On this Sunday morn, of the 72 eggs I left at Tweets on Thursday, how many are left, or did the crowd who descended on Edison yesterday finish them all off? Customers from all over the world sojourn to Tweets. By this morning, the digested eggs laid by chickens in this peaceful patch of woods could be the flesh of rejuvenated customers getting off planes in Dubai, Sydney, or Cape Town. Could be, you know.
The sweet daphne is close to blooming and scenting the air with its dreamy fragrance. I love the scent of gardenias, but it is too cold for gardenias here. Sweet daphne’s perfume is just as heady, a scent so heavy you can float on it.
Each day the daffodil buds stretch ever higher. Soon the buds will be lemon yellow and ready to pop open.
A gift of many bags of pine needles is now a soft trail in the woodland. The pine tree these pine needles dropped from is a towering giant which sloughs off needles constantly. The friend who patiently sweeps these needles up says a gift awaits me every three to four months.
Yesterday our neighbor texted us that a neighbor warned them of a cougar in the area. Was it that cougar who scared some of our chickens two days ago? Something made a handful of them fly over the fence and run down the driveway. I found a few feathers from the spot where the chickens scattered, but no chickens were missing when I closed them up that night, and if it was a cougar it disappeared in a flash.

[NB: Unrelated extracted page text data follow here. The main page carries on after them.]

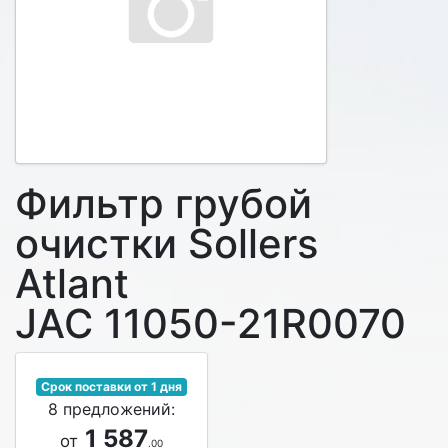
Фильтр грубой
очистки Sollers
Atlant
JAC 11050-21R0070
Срок поставки от 1 дня
8 предложений:
1 587
от
.00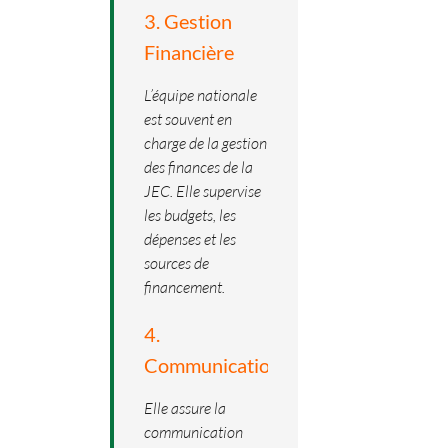
3. Gestion
Financière
L’équipe nationale
est souvent en
charge de la gestion
des finances de la
JEC. Elle supervise
les budgets, les
dépenses et les
sources de
financement.
4.
Communication
Elle assure la
communication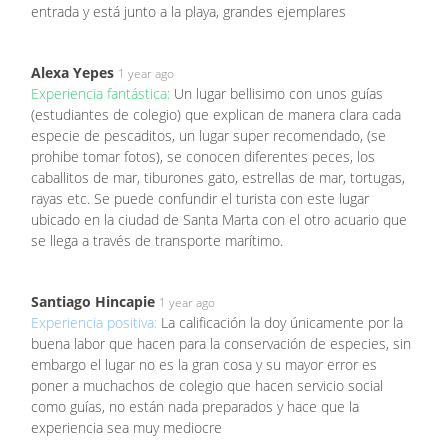
entrada y está junto a la playa, grandes ejemplares
Alexa Yepes
1 year ago
Experiencia fantástica:
Un lugar bellisimo con unos guías
(estudiantes de colegio) que explican de manera clara cada
especie de pescaditos, un lugar super recomendado, (se
prohibe tomar fotos), se conocen diferentes peces, los
caballitos de mar, tiburones gato, estrellas de mar, tortugas,
rayas etc. Se puede confundir el turista con este lugar
ubicado en la ciudad de Santa Marta con el otro acuario que
se llega a través de transporte marítimo.
Santiago Hincapie
1 year ago
Experiencia positiva:
La calificación la doy únicamente por la
buena labor que hacen para la conservación de especies, sin
embargo el lugar no es la gran cosa y su mayor error es
poner a muchachos de colegio que hacen servicio social
como guías, no están nada preparados y hace que la
experiencia sea muy mediocre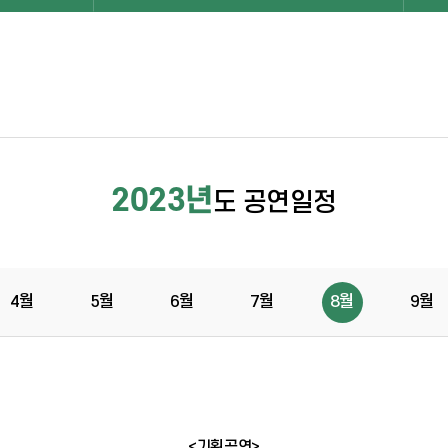
2023년
도 공연일정
4월
5월
6월
7월
8월
9월
<기획공연>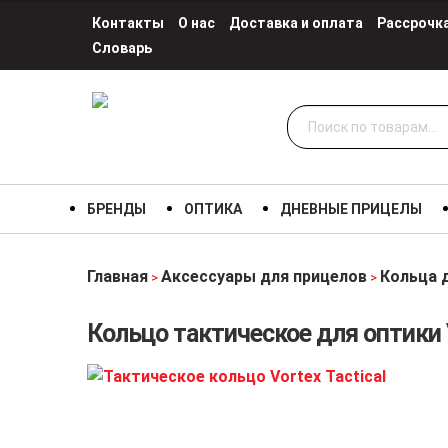
Контакты
О нас
Доставка и оплата
Рассрочк
Словарь
Искать:
БРЕНДЫ
ОПТИКА
ДНЕВНЫЕ ПРИЦЕЛЫ
Главная
Аксессуары для прицелов
Кольца 
>
>
Кольцо тактическое для оптики V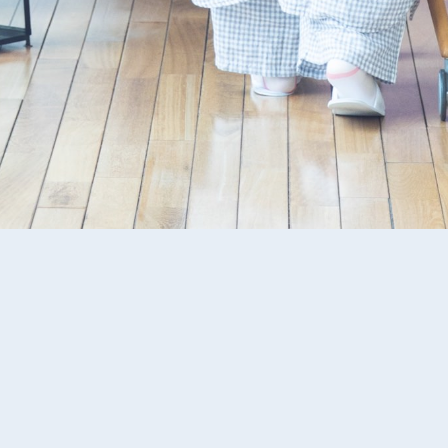
ケアサポート
外来予約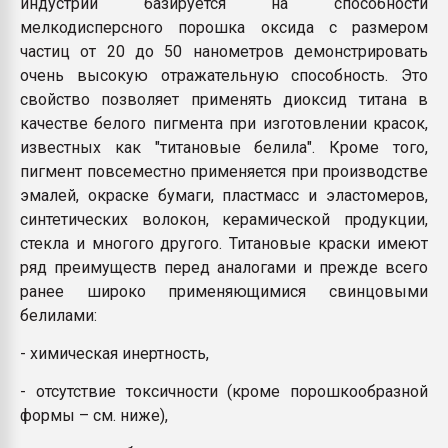
индустрии базируется на способности
мелкодисперсного порошка оксида с размером
частиц от 20 до 50 нанометров демонстрировать
очень высокую отражательную способность. Это
свойство позволяет применять диоксид титана в
качестве белого пигмента при изготовлении красок,
известных как "титановые белила". Кроме того,
пигмент повсеместно применяется при производстве
эмалей, окраске бумаги, пластмасс и эластомеров,
синтетических волокон, керамической продукции,
стекла и многого другого. Титановые краски имеют
ряд преимуществ перед аналогами и прежде всего
ранее широко применяющимися свинцовыми
белилами:
- химическая инертность,
- отсутствие токсичности (кроме порошкообразной
формы – см. ниже),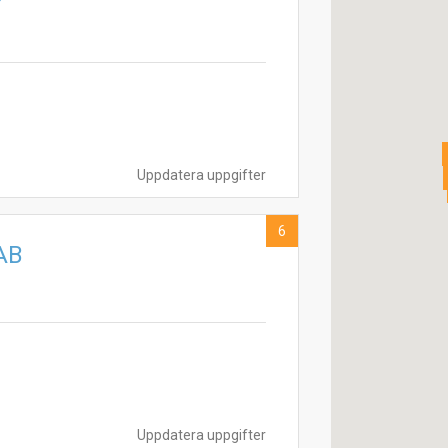
Uppdatera uppgifter
6
 AB
Uppdatera uppgifter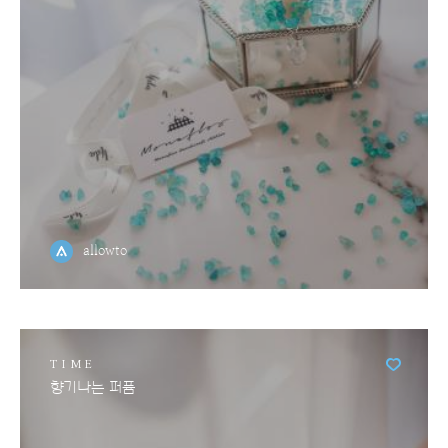
allowto
TIME
향기나는 퍼퓸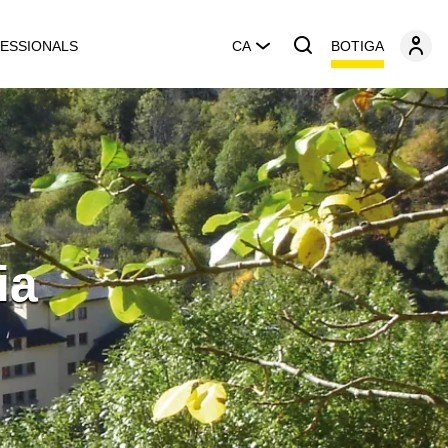
BOTIGA
ESSIONALS
CA
ia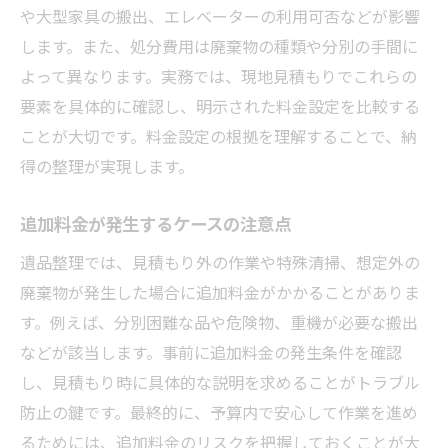
や大型家具の搬出、エレベーターの利用可否などが影響
します。また、処分費用は廃棄物の種類や分別の手間に
よって異なります。実務では、現地見積もりでこれらの
要素を具体的に確認し、明示された料金設定を比較する
ことが大切です。料金設定の根拠を理解することで、納
得の整理が実現します。
追加料金が発生するケースの注意点
遺品整理では、見積もり外の作業や特殊清掃、想定外の
廃棄物が発生した場合に追加料金がかかることがありま
す。例えば、分別困難な品や危険物、重機が必要な搬出
などが該当します。事前に追加料金の発生条件を確認
し、見積もり時に具体的な説明を求めることがトラブル
防止の鍵です。最終的に、予算内で安心して作業を進め
るためには、追加料金のリスクを把握しておくことが大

It gives me pause about walking the trails, or going into the woods to deal with the fallen trees, but I doubt a cougar would find a man carrying a chainsaw inviting. I don’t think a cougar would approach a man with a chainsaw running, making a racket, and sending a cloud of chips flying as he cuts into fallen tree trunks.
Well, if this post goes permanently quiet, you’ll know where I am, in the belly of a cougar plodding on soft, pine needle laden trails.